Всё, что у меня есть - Марстейн Труде
Мы идем дальше, рука Боба легко касается моей. Я оцепенела, во мне смешались ужас, возбуждение, сострадание и еще отвращение: я внутренне надеюсь, что никогда моя душа не покинет тело таким вот образом.
— Я сама однажды чуть не умерла, — рассказываю я. — У меня был приступ аппендицита, когда мне было восемь лет, я лежала без сознания в палате интенсивной терапии, и все думали, что я умру. Это заставило моего отца вернуться к моей матери после того, как он ушел от нее.
— Вот это да! — восклицает Боб. — И после всего этого они счастливы вместе?
— Ну, кто тут говорит о счастье, — вздыхаю я.
Боб смеется, и я тоже смеюсь.
— В любом случае, думаю, они будут вместе, пока смерть не разлучит их, — добавляю я.
Мы идем по границе темноты, наползающей с моря, и света, льющегося из всех баров и ресторанов.
— Ты меня вдохновляешь, — говорит он. — Мне снова захотелось писать музыку.
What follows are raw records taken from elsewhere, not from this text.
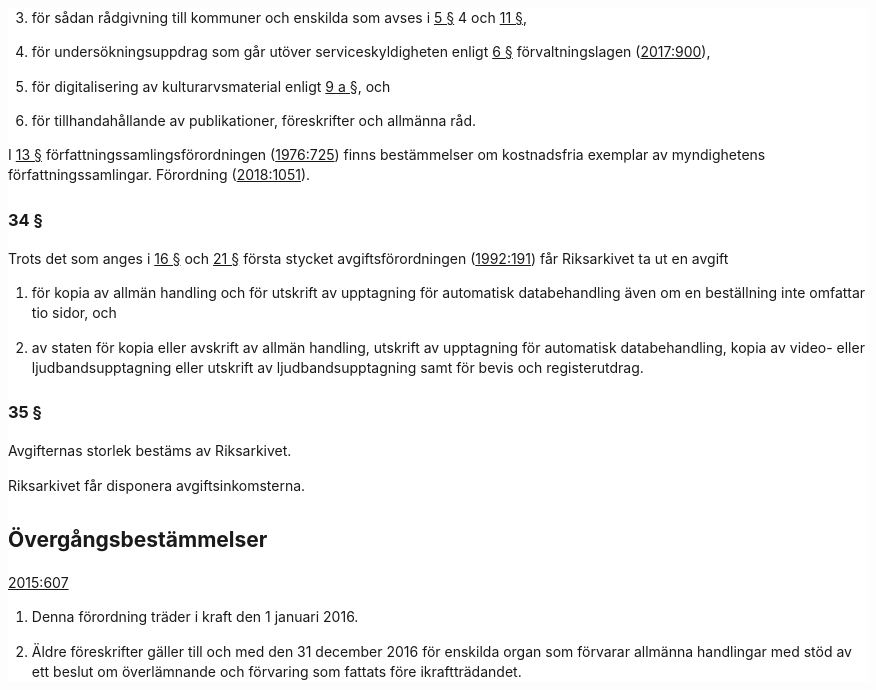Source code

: 3. för sådan rådgivning till kommuner och enskilda som avses i [5 §](#5) 4 och [11 §](#11),

4. för undersökningsuppdrag som går utöver serviceskyldigheten enligt [6 §](#6) förvaltningslagen ([2017:900](https://selex.se/eli/sfs/2017/900)),

5. för digitalisering av kulturarvsmaterial enligt [9 a §](#9a), och

6. för tillhandahållande av publikationer, föreskrifter och allmänna råd.

I [13 §](#13) författningssamlingsförordningen ([1976:725](https://selex.se/eli/sfs/1976/725)) finns bestämmelser om kostnadsfria exemplar av myndighetens författningssamlingar. Förordning ([2018:1051](https://selex.se/eli/sfs/2018/1051)).

### 34 §

Trots det som anges i [16 §](#16) och [21 §](#21) första stycket avgiftsförordningen ([1992:191](https://selex.se/eli/sfs/1992/191)) får Riksarkivet ta ut en avgift

1. för kopia av allmän handling och för utskrift av upptagning för automatisk databehandling även om en beställning inte omfattar tio sidor, och

2. av staten för kopia eller avskrift av allmän handling, utskrift av upptagning för automatisk databehandling, kopia av video- eller ljudbandsupptagning eller utskrift av ljudbandsupptagning samt för bevis och registerutdrag.

### 35 §

Avgifternas storlek bestäms av Riksarkivet.

Riksarkivet får disponera avgiftsinkomsterna.

## Övergångsbestämmelser

[2015:607](https://selex.se/eli/sfs/2015/607)

1. Denna förordning träder i kraft den 1 januari 2016.

2. Äldre föreskrifter gäller till och med den 31 december 2016 för enskilda organ som förvarar allmänna handlingar med stöd av ett beslut om överlämnande och förvaring som fattats före ikraftträdandet.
Однажды мама сказала папе: «Не знаю, была ли я когда-либо по-настоящему счастлива». Она сидела на веранде, а папа поднялся к ней, держа в пригоршне увядшие бутоны, которые он собрал с цветов на клумбах. «У меня никогда не было чувства, что я на своем месте в жизни», — проговорила она. Папа так и застыл, сжав в ладонях бутоны.
Боб тянет меня за собой к кирпичной стене рядом с пляжным кафе, в пространство между запертым холодильником и стопкой досок для серфинга. Его самолет улетает на день позже, чем наш. Небо заволокло тучами, мы садимся, я чувствую под собой какую-то пластмассовую штуковину. Неважно, хочу я или нет, я чувствую возбуждение и любопытство.
— Думаю, ты женщина моей мечты, — шепчет Боб.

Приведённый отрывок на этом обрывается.